◆ Task details:
Search the entries below for "produkcji". Report each line where it occurs.

(Extracted page text data)
■ ■ ■ ■

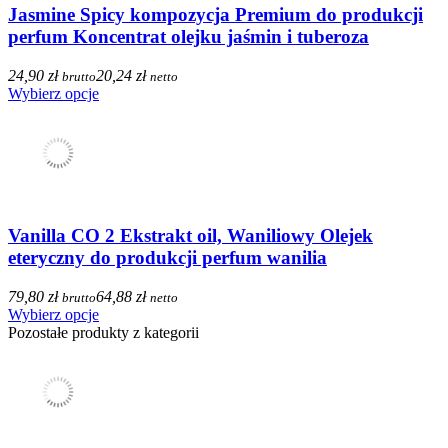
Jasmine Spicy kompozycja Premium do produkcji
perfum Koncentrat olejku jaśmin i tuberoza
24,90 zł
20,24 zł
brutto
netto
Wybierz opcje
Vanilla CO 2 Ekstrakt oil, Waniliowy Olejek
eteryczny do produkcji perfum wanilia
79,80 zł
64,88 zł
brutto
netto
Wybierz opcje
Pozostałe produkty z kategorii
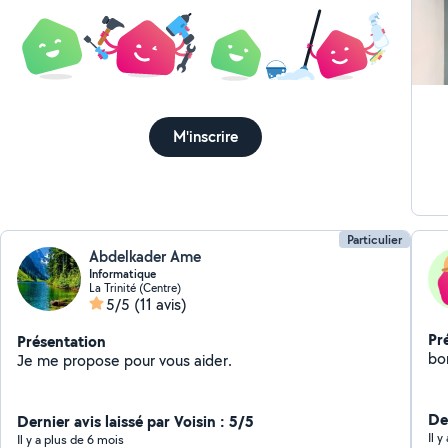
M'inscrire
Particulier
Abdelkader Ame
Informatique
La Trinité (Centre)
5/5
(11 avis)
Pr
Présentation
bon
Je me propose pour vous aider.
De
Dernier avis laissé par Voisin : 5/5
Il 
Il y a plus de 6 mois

■ ■ ■ ■

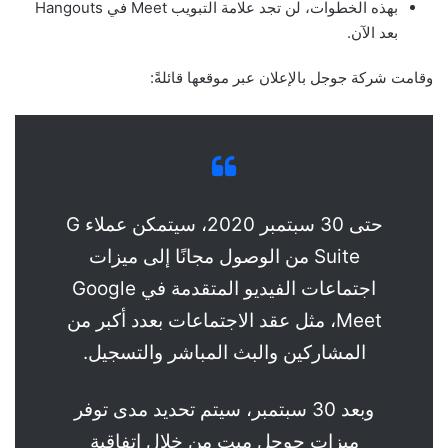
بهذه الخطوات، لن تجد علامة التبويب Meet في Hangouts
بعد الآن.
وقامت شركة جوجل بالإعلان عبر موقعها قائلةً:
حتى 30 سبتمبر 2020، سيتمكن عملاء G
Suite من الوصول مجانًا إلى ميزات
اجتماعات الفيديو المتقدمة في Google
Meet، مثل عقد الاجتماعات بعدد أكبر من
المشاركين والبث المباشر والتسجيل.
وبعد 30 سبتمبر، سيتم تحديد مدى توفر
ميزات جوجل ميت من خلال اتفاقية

■ ■ ■ ■

◆ Exercise response:
Jasmine Spicy kompozycja Premium do produkcji
eteryczny do produkcji perfum wanilia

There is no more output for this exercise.